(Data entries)
__________________________________________________
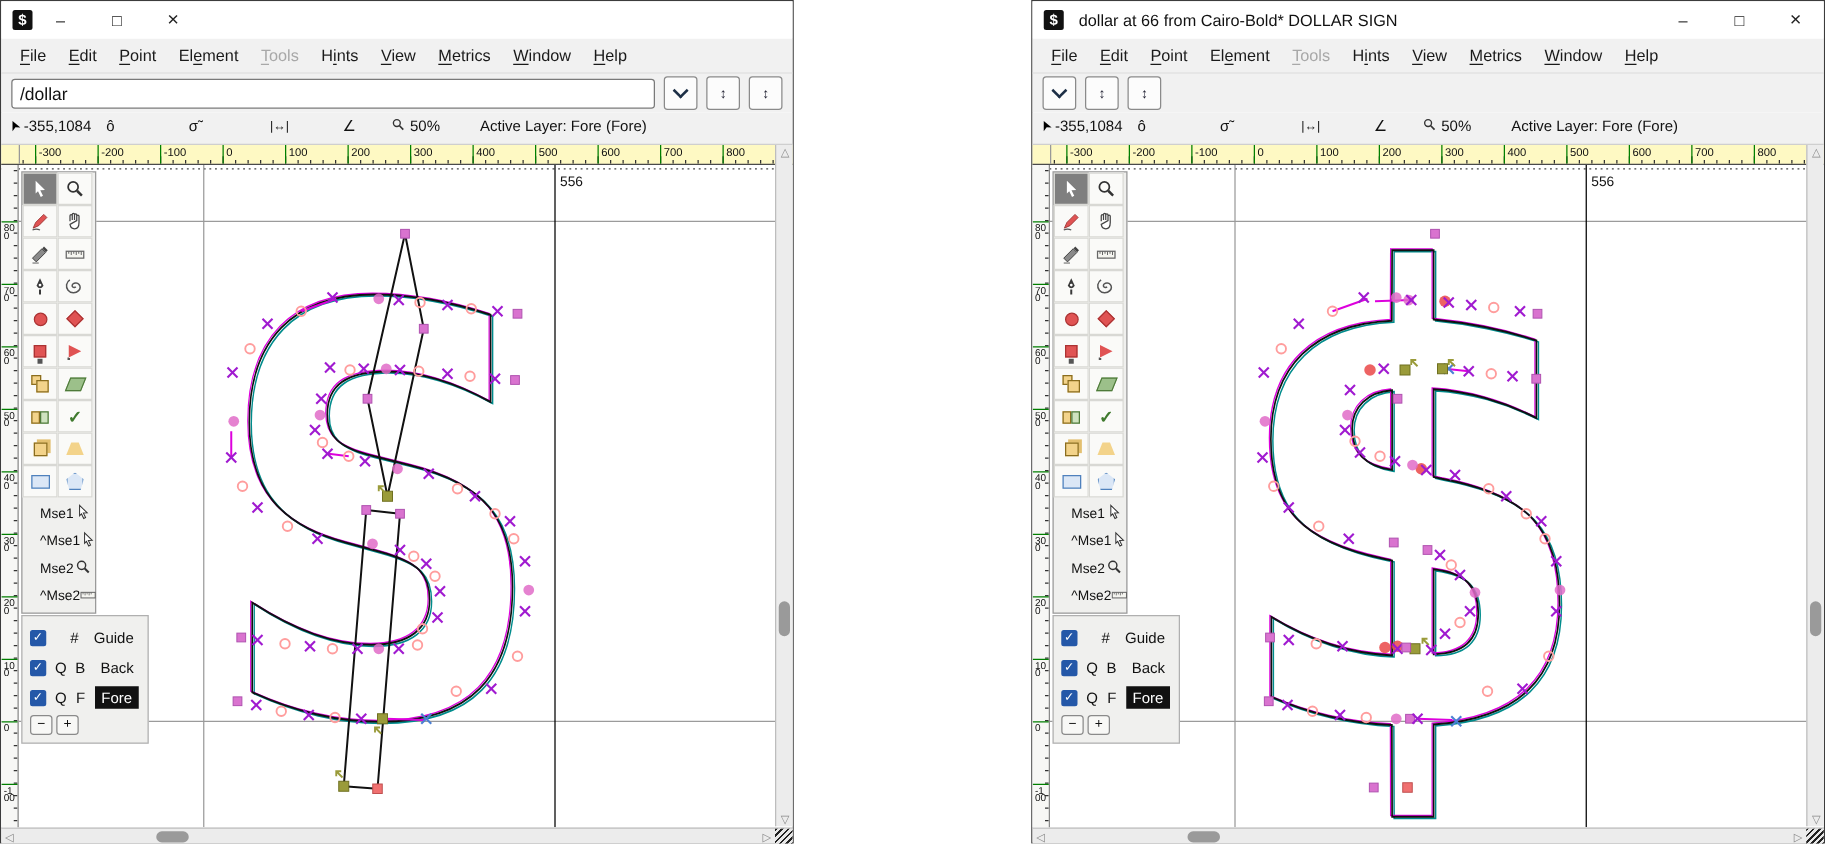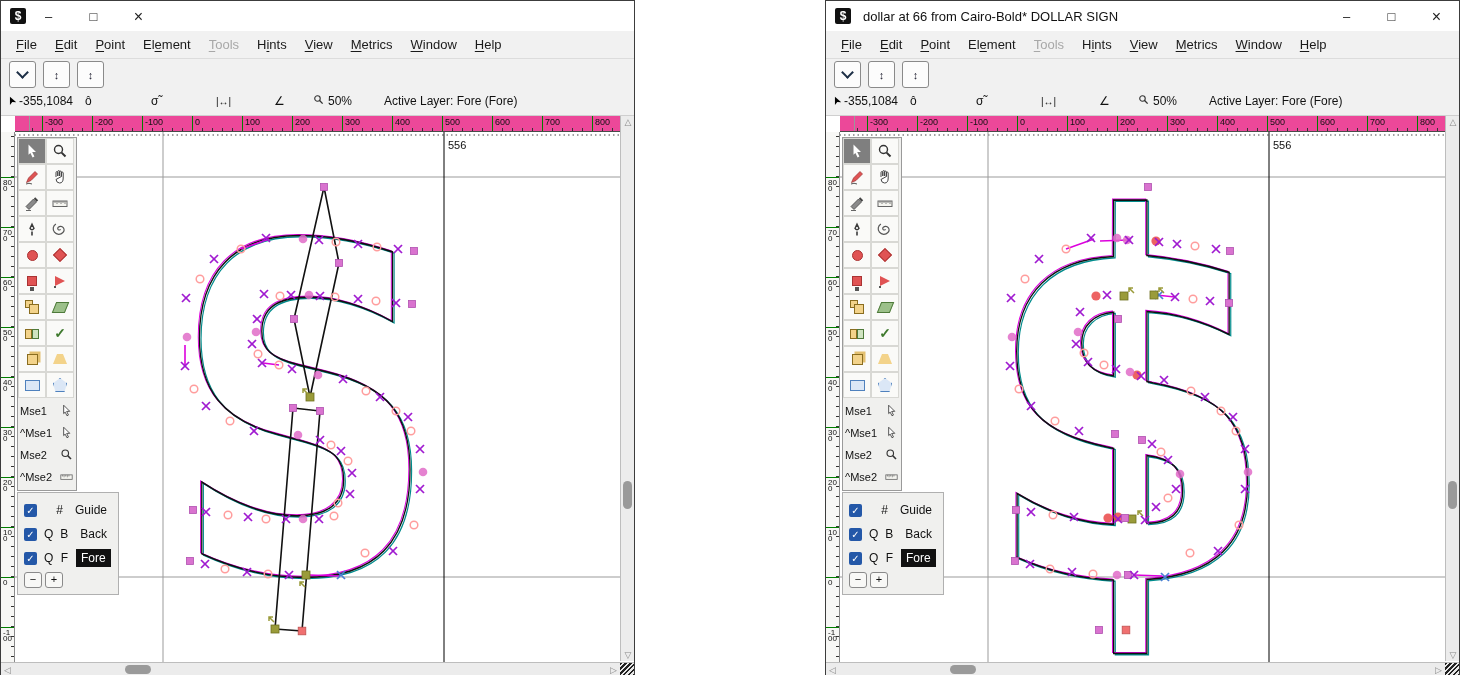--- a/index.html
+++ b/index.html
@@ -123,6 +123,7 @@
         <span class="menu-item"><u>H</u>elp</span>
       </div>
     <div class="glyphrow">
+      <input value="/dollar" style="">
       <div class="sq-btn">
           <span class="chev"></span>
         </div>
__________________________________________________
What to produce: Find the string "class" in the entries above and return each line that holds it.

Exercise response:
         <span class="menu-item"><u>H</u>elp</span>
     <div class="glyphrow">
       <div class="sq-btn">
           <span class="chev"></span>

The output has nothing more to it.